In the Gorgon example, you might collect the sword, then use the sword to defeat a witch guarding the magic bag, which contains a key to unlock the dungeon of the mirror shield. This is entirely linear and probably not very interesting to play. Worse, if you get stuck at some point, there’s nothing else to do.

Far better in a puzzle game would be to make the three quests (almost) independent of each other. The player can choose whichever path they want, giving them a rewarding sense of control. And if they get stuck, they can try one of the other paths.

Gilbert describes each chapter as a diamond shape, starting from a single point and expanding until the player has several threads running at once, before contracting down to a single end point. This bottleneck can be used to tell some more story. Or, as in Day of the Tentacle, independent, parallel paths can each have their own subplot.

Final thoughts

I hope this post has been interesting. I’ve learned a lot over the past year reading up on PDCs and creating my own while playing some different games.
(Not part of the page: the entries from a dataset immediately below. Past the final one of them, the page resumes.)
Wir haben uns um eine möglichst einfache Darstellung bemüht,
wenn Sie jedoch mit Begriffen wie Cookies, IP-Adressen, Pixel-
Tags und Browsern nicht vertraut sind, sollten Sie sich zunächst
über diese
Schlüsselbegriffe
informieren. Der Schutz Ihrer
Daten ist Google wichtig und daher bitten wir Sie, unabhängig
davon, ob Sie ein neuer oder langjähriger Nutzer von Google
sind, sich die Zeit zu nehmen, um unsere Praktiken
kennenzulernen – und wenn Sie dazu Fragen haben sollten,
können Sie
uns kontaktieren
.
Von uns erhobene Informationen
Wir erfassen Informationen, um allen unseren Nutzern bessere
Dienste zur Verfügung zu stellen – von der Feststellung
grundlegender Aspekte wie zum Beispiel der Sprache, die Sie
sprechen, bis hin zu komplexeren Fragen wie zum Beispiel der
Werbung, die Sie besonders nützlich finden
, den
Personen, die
One observation – I think the first way of creating the PDC is much better for designing games. Having both locks and keys as nodes puts everything in plan view. It’s also easier to break up a node if you need to make one section more difficult or more bushy, or to collapse it down for simplicity. But the second type of PDC might be better for analysing a finished game since it removes a lot of clutter.

I picked up a copy of the recently released Detective Di last month. Look out for a new blog post soon analysing the puzzle structure. Short version: it’s a surprisingly linear game and while the story is engaging, and some individual puzzles are interesting, it’s not as interesting or replayable as the classic, bushier adventure games of the 1990s.